Era una ciudad plástica, de esas que se ven por ahí... Bogotá, una ciudad en la que antes el sol amanecía sobre los cerros y despuntaba lentamente en el cielo rolo, se convirtió en un lugar de resplandor opaco que apenas se cuela entre montañas de bolsas de basura apiladas en las calles. De aquellos copetones que la habitaban solo quedan murales, fotos y recuerdos: su canto fue sustituido por el chillido de las ratas y el aleteo de palomas famélicas que escarban entre las bolsas o corretean sobre los techos peleando por restos de comida en descomposición.
En algunos barrios de la ciudad, ya nadie recuerda cuándo pasó el último camión de basura ni a los barrenderos de antaño. ¿Cómo llegamos a esta situación? Todos lo intuían. Consuelo Ordóñez, quien era la directora de la Unidad Administrativa Especial de Servicios Públicos (UAESP), había diseñado una estrategia a la que llamó “caza-regueros”. Pero eso no estaba funcionando, pues maquillaba la podredumbre, pero no resolvía el problema de fondo, no había un plan de acción claro y reinaba la improvisación.
Un 20 de agosto del 2025, el alcalde de Bogotá Carlos Fernando Galán la despidió, seguramente temiendo repetir la suerte de Gustavo Petro, quien fue destituido de la alcaldía de Bogotá por un asunto similar, también relacionado con basuras. El problema es que la apartó del cargo cuando las calles ya olían a descomposición y después de que la Comisión de Regulación rechazara el modelo de aseo defendido por la entidad. Esperó demasiado para tomar medidas y ahora la ciudad está hundida en su desperdicio.

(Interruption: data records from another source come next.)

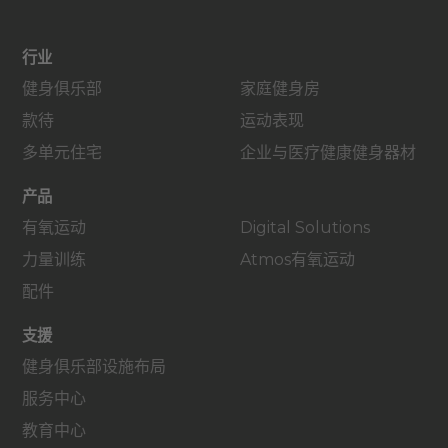
行业
健身俱乐部
家庭健身房
款待
运动表现
多单元住宅
企业与医疗健康健身器材
产品
有氧运动
Digital Solutions
力量训练
Atmos有氧运动
配件
支援
健身俱乐部设施布局
服务中心
教育中心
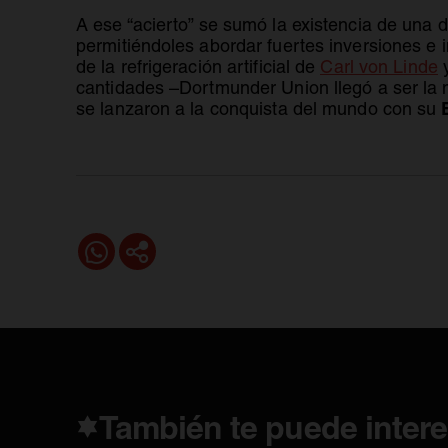
A ese “acierto” se sumó la existencia de una 
permitiéndoles abordar fuertes inversiones e 
s
de la refrigeración artificial de
Carl von Linde
y
cantidades –Dortmunder Union llegó a ser la 
se lanzaron a la conquista del mundo con su
También te puede intere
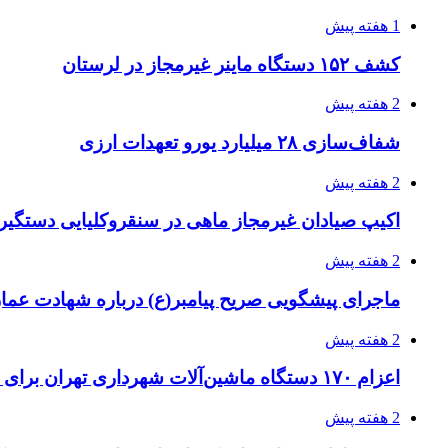
1 هفته پیش
کشف ۱۵۲ دستگاه ماینر غیرمجاز در لرستان
2 هفته پیش
شفاف‌سازی ۲۸ میلیارد یورو تعهدات ارزی
2 هفته پیش
اکیپ صیادان غیرمجاز ماهی در سنقروکلیایی دستگیر
2 هفته پیش
ماجرای پیشگویی صریح پیامبر(ع) درباره شهادت عمار 
2 هفته پیش
اعزام ۱۷۰ دستگاه ماشین‌آلات شهرداری تهران برای مراسم اربعین
2 هفته پیش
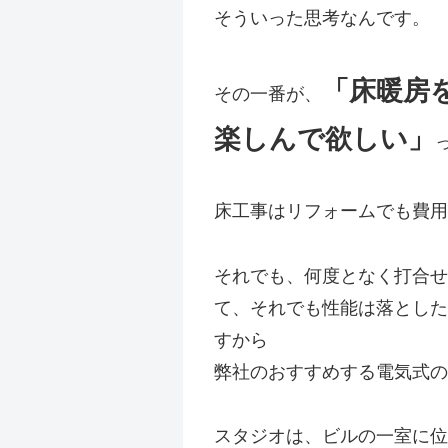
そういった思考なんです。
「床暖房
その一番が、
楽しんで欲しい」
床工事はリフォームでも費用
それでも、何度となく打合せ
て、それでも性能は落とした
すから
弊社のおすすめする電気式の
スタジオは、ビルの一室に位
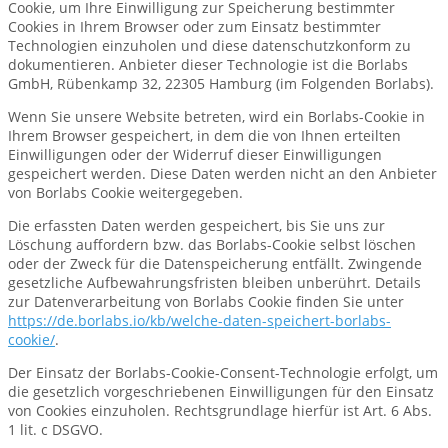
Cookie, um Ihre Einwilligung zur Speicherung bestimmter
Cookies in Ihrem Browser oder zum Einsatz bestimmter
Technologien einzuholen und diese datenschutzkonform zu
dokumentieren. Anbieter dieser Technologie ist die Borlabs
GmbH, Rübenkamp 32, 22305 Hamburg (im Folgenden Borlabs).
Wenn Sie unsere Website betreten, wird ein Borlabs-Cookie in
Ihrem Browser gespeichert, in dem die von Ihnen erteilten
Einwilligungen oder der Widerruf dieser Einwilligungen
gespeichert werden. Diese Daten werden nicht an den Anbieter
von Borlabs Cookie weitergegeben.
Die erfassten Daten werden gespeichert, bis Sie uns zur
Löschung auffordern bzw. das Borlabs-Cookie selbst löschen
oder der Zweck für die Datenspeicherung entfällt. Zwingende
gesetzliche Aufbewahrungsfristen bleiben unberührt. Details
zur Datenverarbeitung von Borlabs Cookie finden Sie unter
https://de.borlabs.io/kb/welche-daten-speichert-borlabs-
cookie/
.
Der Einsatz der Borlabs-Cookie-Consent-Technologie erfolgt, um
die gesetzlich vorgeschriebenen Einwilligungen für den Einsatz
von Cookies einzuholen. Rechtsgrundlage hierfür ist Art. 6 Abs.
1 lit. c DSGVO.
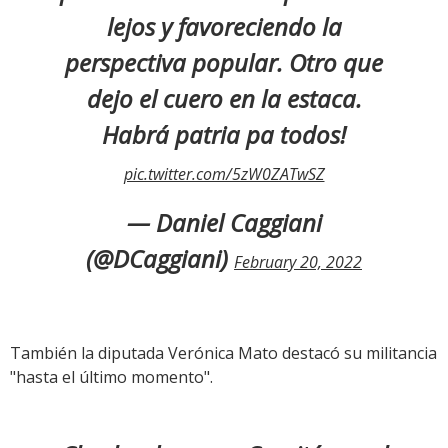
lejos y favoreciendo la
perspectiva popular. Otro que
dejo el cuero en la estaca.
Habrá patria pa todos!
pic.twitter.com/5zW0ZATwSZ
— Daniel Caggiani
(@DCaggiani)
February 20, 2022
También la diputada Verónica Mato destacó su militancia
"hasta el último momento".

Los primeros colegiales intentan llegar a sus clases, pero el uniforme ya incluye pantalón y botas de caucho: caminar por la ciudad es un acto de supervivencia. Los transeúntes parecen equilibristas, tratando de no resbalar en charcos de lixiviados que bajan por las calles como antes bajaba la lluvia capitalina. Cada calle es un río pestilente y cada paso un hedor que no sólo impregna la ropa, sino que se queda pegado en la piel. Los bogotanos ya no huelen a tierra fría y húmeda, sino a podredumbre.
No es que la pandemia de Covid haya regresado, pero sí lo hicieron los tapabocas y las máscaras de oxígeno: el aire es un cóctel tóxico de gases que emergen de la basura acumulada. Respirar duele, arde en los pulmones. Los que pueden compran tapabocas profesionales, otros improvisan con trapos húmedos. Los ojos de los niños lagrimean y la crisis de salud por diarreas e infecciones es inatendible. Los noticieros recuerdan que Bogotá se parece a Nápoles en 2008, cuando los hospitales se llenaron de enfermos por infecciones respiratorias y gastrointestinales.

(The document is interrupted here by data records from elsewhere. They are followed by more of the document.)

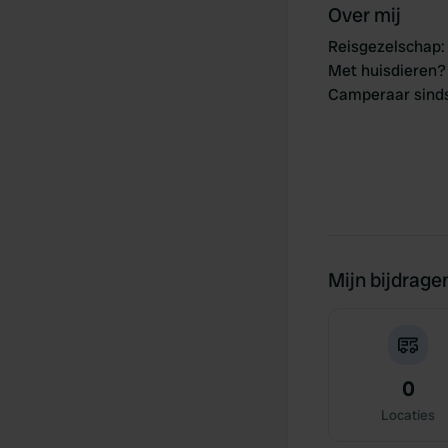
Over mij
Reisgezelschap
:
Met huisdieren?
Camperaar sind
Mijn bijdrage
0
Locaties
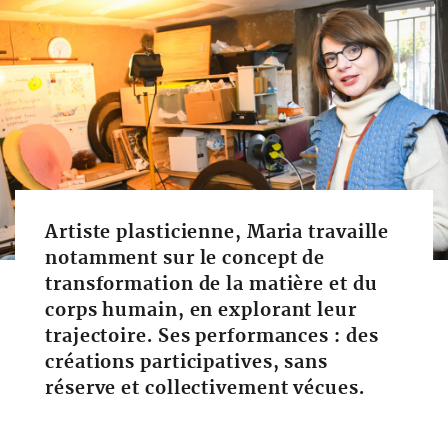
Artiste plasticienne, Maria travaille
notamment sur le concept de
transformation de la matière et du
corps humain, en explorant leur
trajectoire. Ses performances : des
créations participatives, sans
réserve et collectivement vécues.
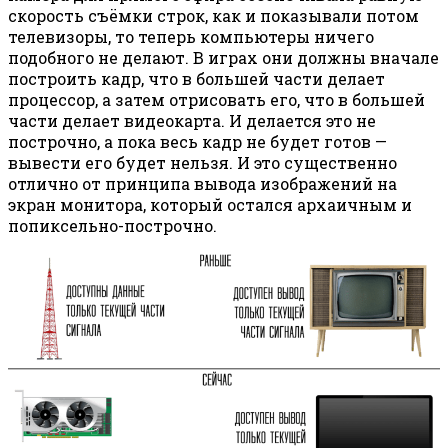
скорость съёмки строк, как и показывали потом
телевизоры, то теперь компьютеры ничего
подобного не делают. В играх они должны вначале
построить кадр, что в большей части делает
процессор, а затем отрисовать его, что в большей
части делает видеокарта. И делается это не
построчно, а пока весь кадр не будет готов —
вывести его будет нельзя. И это существенно
отлично от принципа вывода изображений на
экран монитора, который остался архаичным и
попиксельно-построчно.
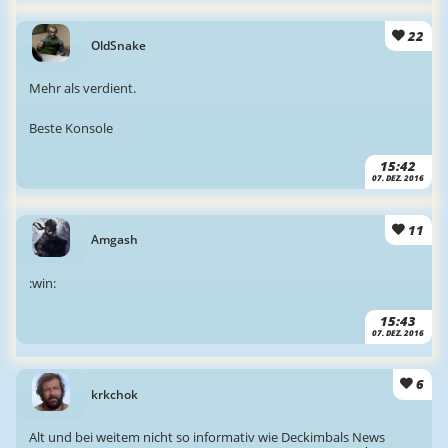
22
OldSnake
Mehr als verdient.
Beste Konsole
15:42
07. DEZ. 2016
11
Amgash
:win:
15:43
07. DEZ. 2016
6
krkchok
Alt und bei weitem nicht so informativ wie Deckimbals News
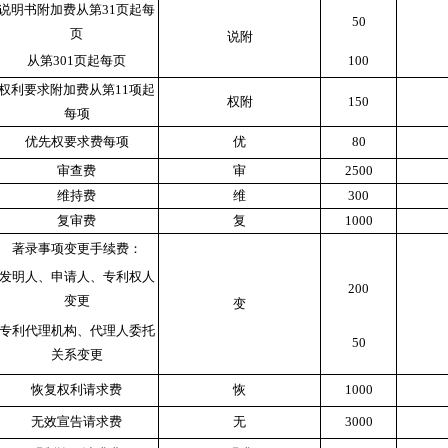
说明书附加费从第
31
页起每
50
页
说附
从第
301
页起每页
100
权利要求附加费从第
11
项起
权附
150
每项
优先权要求费每项
优
80
审查费
审
2500
维持费
维
300
复审费
复
1000
著录事项变更手续费：
发明人、申请人、专利权人
200
变更
变
专利代理机构、代理人委托
50
关系变更
恢复权利请求费
恢
1000
无效宣告请求费
无
3000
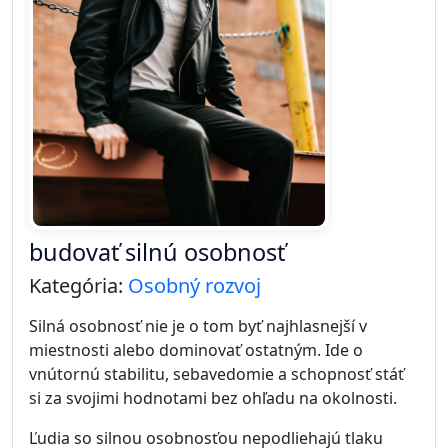
budovať silnú osobnosť
Kategória:
Osobný rozvoj
Silná osobnosť nie je o tom byť najhlasnejší v
miestnosti alebo dominovať ostatným. Ide o
vnútornú stabilitu, sebavedomie a schopnosť stáť
si za svojimi hodnotami bez ohľadu na okolnosti.
Ľudia so silnou osobnosťou nepodliehajú tlaku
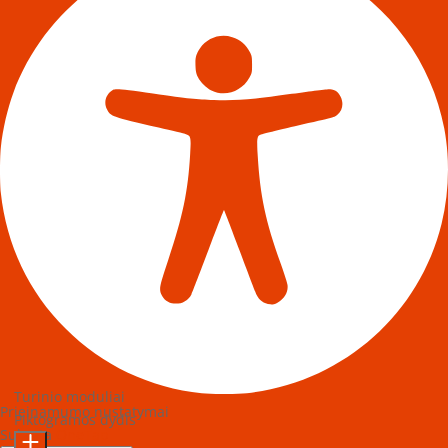
Turinio moduliai
Prieinamumo nustatymai
Piktogramos dydis
Sukurta
OneTap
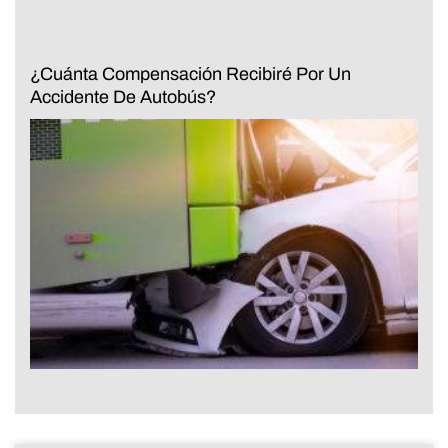
¿Cuánta Compensación Recibiré Por Un
Accidente De Autobús?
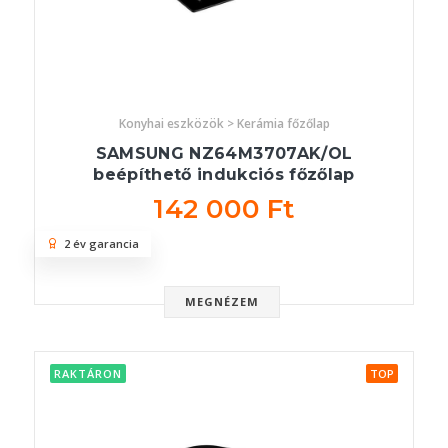
Konyhai eszközök > Kerámia főzőlap
SAMSUNG NZ64M3707AK/OL
beépíthető indukciós főzőlap
142 000 Ft
2 év garancia
MEGNÉZEM
RAKTÁRON
TOP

Y aun así, lo único que queda es caminar, porque los buses y el TransMilenio son ahora un montón de chatarra oxidada que bloquea estaciones y paraderos. Nada queda de las plazas de mercado a las que antes se iba a comer y comprar: hoy son focos de pestilencia. Las casas alrededor lucen como las de Beirut en 2015, todas con ventanas cerradas y cortinas corridas para resistir el olor y las plagas en cada esquina.

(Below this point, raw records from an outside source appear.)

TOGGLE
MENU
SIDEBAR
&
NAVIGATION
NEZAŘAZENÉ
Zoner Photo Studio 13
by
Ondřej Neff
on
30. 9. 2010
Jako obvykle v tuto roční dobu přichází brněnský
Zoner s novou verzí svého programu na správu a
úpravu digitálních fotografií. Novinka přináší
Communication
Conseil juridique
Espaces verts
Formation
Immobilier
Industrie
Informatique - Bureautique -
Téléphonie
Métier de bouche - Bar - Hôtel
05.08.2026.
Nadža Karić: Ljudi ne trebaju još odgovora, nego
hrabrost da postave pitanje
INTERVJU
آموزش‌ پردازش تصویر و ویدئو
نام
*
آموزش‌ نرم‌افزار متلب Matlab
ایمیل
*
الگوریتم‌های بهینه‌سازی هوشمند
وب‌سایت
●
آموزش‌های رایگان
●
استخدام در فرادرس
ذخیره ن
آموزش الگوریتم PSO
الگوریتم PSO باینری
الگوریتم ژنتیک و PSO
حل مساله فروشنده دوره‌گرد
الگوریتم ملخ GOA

Algunos todavía recuerdan sus caminatas matutinas hacia las quebradas de los cerros. Pero solo recuerdan. Ese orgullo ambiental desapareció: hoy los ríos arrastran plásticos y huesos de animales. El río Bogotá nunca fluyó y ahora simplemente se pudre. El agua es veneno, como ocurrió en Manila en los años 90, cuando los ríos se convirtieron en basureros a cielo abierto y los barrios ribereños en focos de epidemia.
¿Quién puede vivir así en Bogotá? ¿Quién podía vivir en la Nueva York de 1968, cuando la quema improvisada de basuras nublaba la ciudad entera? Aquí ya nadie vive. Por mucho, sobrevive. En el desespero, la gente se organiza para quemar basura, pero la mezcla de neblina y humo convirtió los atardeceres en postales de foto antigua, grises y llenas de hollín.
Ahora sí recuerdan a los recicladores y sus advertencias. Los ven de vez en cuando son pocos, pero los únicos capaces de moverse en el caos. Guías y cazadores de objetos útiles, parecen Sísifo: cada cosa que rescatan se pierde entre nuevas toneladas de basura.
De ciudad ya no queda nada. Bogotá es un vertedero, una cloaca. El reflejo de una sociedad que nunca pensó en su consumo y que, al superar las 9.000 toneladas diarias de basura, dejó de ser habitable.
Los escándalos se acumularon al mismo ritmo que los desechos, y la capital terminó convertida en símbolo de un Estado fallido, regido por la corrupción, la ineficiencia y el dinero mal administrado.